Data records
■ ■ ■ ■
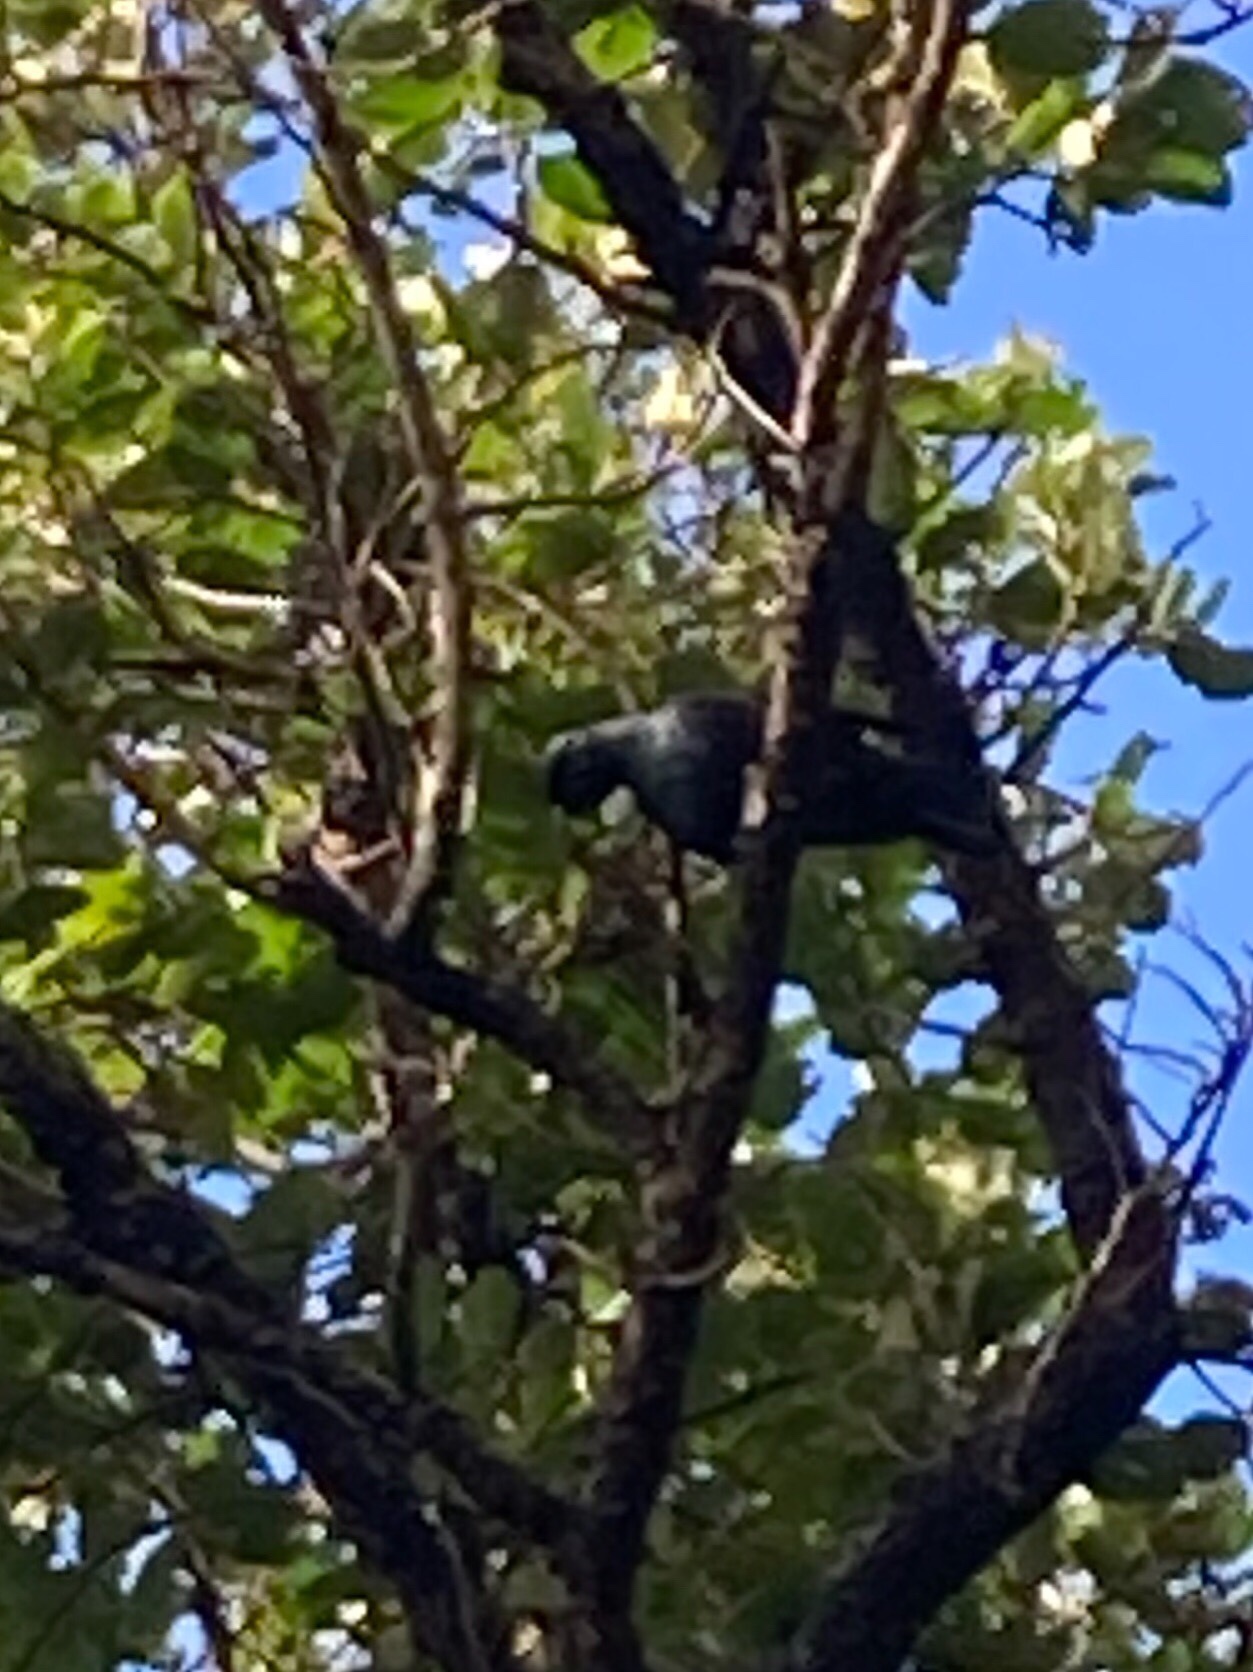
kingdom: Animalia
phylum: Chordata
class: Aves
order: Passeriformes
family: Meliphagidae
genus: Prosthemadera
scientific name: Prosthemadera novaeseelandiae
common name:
■ ■ ■ ■
Task details: Rewrite the entries with "scientific name" swapped for "Latin name" and every other word kept the same. Leave out the pictures.

Reply:
kingdom: Animalia
phylum: Chordata
class: Aves
order: Passeriformes
family: Meliphagidae
genus: Prosthemadera
Latin name: Prosthemadera novaeseelandiae
common name:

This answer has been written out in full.